In 2011, the Washington State Legislature enacted the Foreclosure Fairness Mediation Act.

This Act was passed in part to combat Bank’s reluctance to deal fairly and directly with homeowner’s who are seeking loan modification, deed in lieu of foreclosure, and other loss mitigation options.

One of the requirements of the Act is that prior to starting the foreclosure process, the beneficiary (meaning the lender or bank/financial institution that owns the promissory note and deed of trust) must attempt to contact the homeowner regarding potential work outs as an alternative to foreclosure.

This contact is usually in the form of a letter also known as a notice of pre-foreclosure options letter.  If you respond to the letter within thirty days, you can elect to meet directly with the beneficiary.  The meeting is also known as a “meet and confer.”  Often times, it is possible to obtain a loan modification or other work out.

If the “meet and confer” is not successful, it is also possible to go to “mediation.”  The Washington Department of Commerce oversees the mediation program.  To request mediation, you need to speak with an attorney or authorized housing counselor.

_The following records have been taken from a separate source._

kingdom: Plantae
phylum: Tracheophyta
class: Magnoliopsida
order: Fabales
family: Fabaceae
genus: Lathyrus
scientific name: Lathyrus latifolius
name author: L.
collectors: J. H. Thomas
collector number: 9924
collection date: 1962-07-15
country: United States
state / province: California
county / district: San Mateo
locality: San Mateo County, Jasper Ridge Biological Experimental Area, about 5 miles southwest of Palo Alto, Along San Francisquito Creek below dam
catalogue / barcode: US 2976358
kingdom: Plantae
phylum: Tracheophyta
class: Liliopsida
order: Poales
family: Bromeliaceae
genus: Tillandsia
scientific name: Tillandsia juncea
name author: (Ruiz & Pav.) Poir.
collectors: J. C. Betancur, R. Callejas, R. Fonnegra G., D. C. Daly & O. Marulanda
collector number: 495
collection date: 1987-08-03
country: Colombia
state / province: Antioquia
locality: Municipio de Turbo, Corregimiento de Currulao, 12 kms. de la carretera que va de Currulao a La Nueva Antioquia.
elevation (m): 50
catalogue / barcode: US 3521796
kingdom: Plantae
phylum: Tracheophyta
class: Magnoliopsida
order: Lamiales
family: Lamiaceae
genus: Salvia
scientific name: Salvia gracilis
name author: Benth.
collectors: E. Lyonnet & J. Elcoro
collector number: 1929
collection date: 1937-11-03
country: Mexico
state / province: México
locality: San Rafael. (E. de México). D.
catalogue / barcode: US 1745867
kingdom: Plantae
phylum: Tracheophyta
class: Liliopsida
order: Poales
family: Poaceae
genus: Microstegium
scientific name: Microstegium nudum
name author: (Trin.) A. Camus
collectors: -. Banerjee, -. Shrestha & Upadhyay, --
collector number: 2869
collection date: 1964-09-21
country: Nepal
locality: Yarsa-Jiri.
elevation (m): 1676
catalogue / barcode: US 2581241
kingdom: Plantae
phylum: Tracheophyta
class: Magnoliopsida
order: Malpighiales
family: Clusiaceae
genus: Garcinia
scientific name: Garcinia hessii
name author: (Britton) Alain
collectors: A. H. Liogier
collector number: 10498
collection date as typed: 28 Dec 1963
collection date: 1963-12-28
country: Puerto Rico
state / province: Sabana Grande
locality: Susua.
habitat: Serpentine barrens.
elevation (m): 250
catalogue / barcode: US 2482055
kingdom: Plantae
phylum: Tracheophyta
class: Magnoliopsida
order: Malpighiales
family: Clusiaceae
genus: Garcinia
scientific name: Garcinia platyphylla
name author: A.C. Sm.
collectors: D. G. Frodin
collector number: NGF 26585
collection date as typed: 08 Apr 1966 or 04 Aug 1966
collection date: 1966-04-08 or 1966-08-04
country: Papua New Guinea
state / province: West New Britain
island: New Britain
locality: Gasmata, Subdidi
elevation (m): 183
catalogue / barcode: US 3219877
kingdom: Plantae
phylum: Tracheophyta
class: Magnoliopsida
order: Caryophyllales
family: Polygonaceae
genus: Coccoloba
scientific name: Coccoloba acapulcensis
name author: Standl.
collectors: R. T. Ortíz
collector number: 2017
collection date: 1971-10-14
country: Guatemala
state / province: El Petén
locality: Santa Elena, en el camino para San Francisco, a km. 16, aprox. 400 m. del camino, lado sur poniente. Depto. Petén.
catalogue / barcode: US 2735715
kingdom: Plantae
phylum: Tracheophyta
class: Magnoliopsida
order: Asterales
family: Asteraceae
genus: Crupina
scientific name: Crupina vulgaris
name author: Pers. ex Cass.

Mediation differs from the “meet and confer” in that a Mediator is assigned by the Department of Commerce to assist both the homeowner and the beneficiary.  Often this process can be successful where the “meet and confer” was not because it is more guided and controlled.  Further, if the beneficiary does not negotiate in good faith, it can be a defense to the foreclosure.

The Foreclosure Fairness Mediation Act has been a positive development for homeowners in getting an opportunity to sit down with the beneficiary and determine if a loan modification or some other work out is possible.